BEGIN

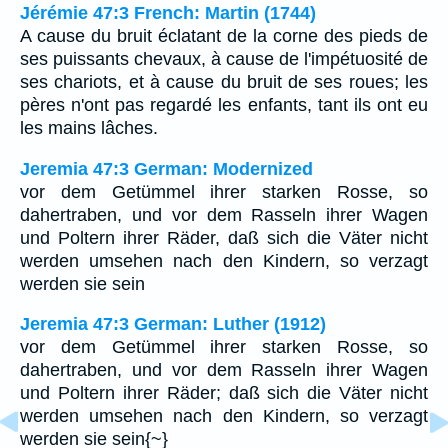
Jérémie 47:3 French: Martin (1744)
A cause du bruit éclatant de la corne des pieds de
ses puissants chevaux, à cause de l'impétuosité de
ses chariots, et à cause du bruit de ses roues; les
pères n'ont pas regardé les enfants, tant ils ont eu
les mains lâches.
Jeremia 47:3 German: Modernized
vor dem Getümmel ihrer starken Rosse, so
dahertraben, und vor dem Rasseln ihrer Wagen
und Poltern ihrer Räder, daß sich die Väter nicht
werden umsehen nach den Kindern, so verzagt
werden sie sein
Jeremia 47:3 German: Luther (1912)
vor dem Getümmel ihrer starken Rosse, so
dahertraben, und vor dem Rasseln ihrer Wagen
und Poltern ihrer Räder; daß sich die Väter nicht
werden umsehen nach den Kindern, so verzagt
werden sie sein{~}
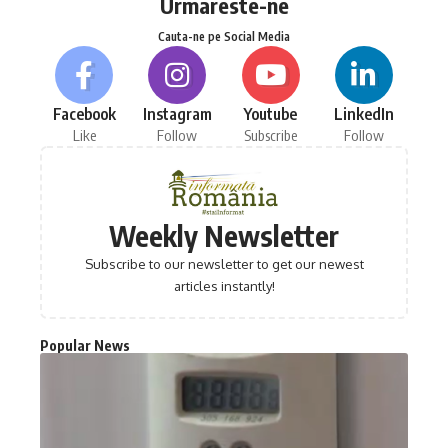
Urmareste-ne
Cauta-ne pe Social Media
Facebook
Instagram
Youtube
LinkedIn
Like
Follow
Subscribe
Follow
Weekly Newsletter
Subscribe to our newsletter to get our newest
articles instantly!
Popular News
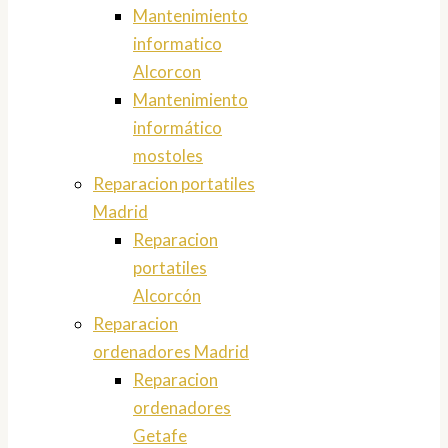
Mantenimiento
informatico
Alcorcon
Mantenimiento
informático
mostoles
Reparacion portatiles
Madrid
Reparacion
portatiles
Alcorcón
Reparacion
ordenadores Madrid
Reparacion
ordenadores
Getafe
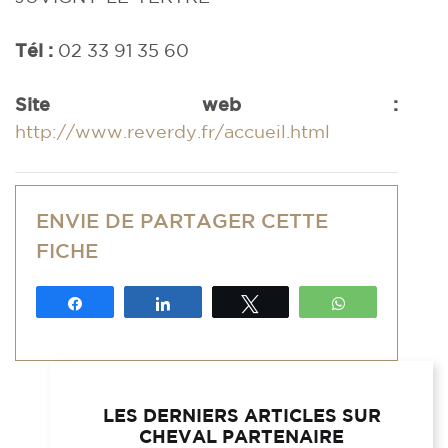
Tél :
02 33 91 35 60
Site web :
http://www.reverdy.fr/accueil.html
ENVIE DE PARTAGER CETTE
FICHE
Partagez
Partagez
Tweetez
WhatsApp
LES DERNIERS ARTICLES SUR
CHEVAL PARTENAIRE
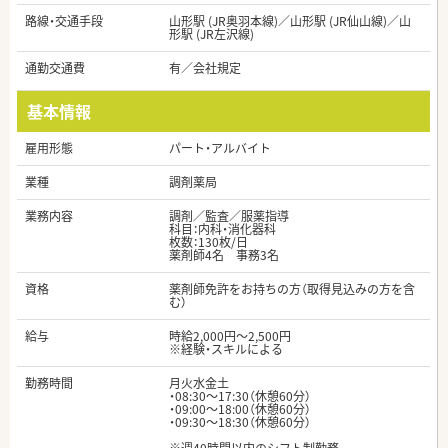
路線・交通手段
山形駅 (JR奥羽本線)／山形駅 (JR仙山線)／山
形駅 (JR左沢線)
通勤交通費
有／会社規定
基本情報
雇用形態
パート・アルバイト
業種
調剤薬局
業務内容
調剤／監査／服薬指導
科目：内科・消化器科
枚数：130枚/日
薬剤師4名 事務3名
資格
薬剤師免許をお持ちの方（取得見込みの方を含
む）
給与
時給2,000円～2,500円
※経験・スキルによる
勤務時間
月火水金土
・08:30～17:30（休憩60分）
・09:00～18:00（休憩60分）
・09:30～18:30（休憩60分）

END

What you have to do: From the line containing "時給2,000円～2,500円" through the last line of the records, output each line exactly and nothing more.

Task response:
時給2,000円～2,500円
※経験・スキルによる
勤務時間
月火水金土
・08:30～17:30（休憩60分）
・09:00～18:00（休憩60分）
・09:30～18:30（休憩60分）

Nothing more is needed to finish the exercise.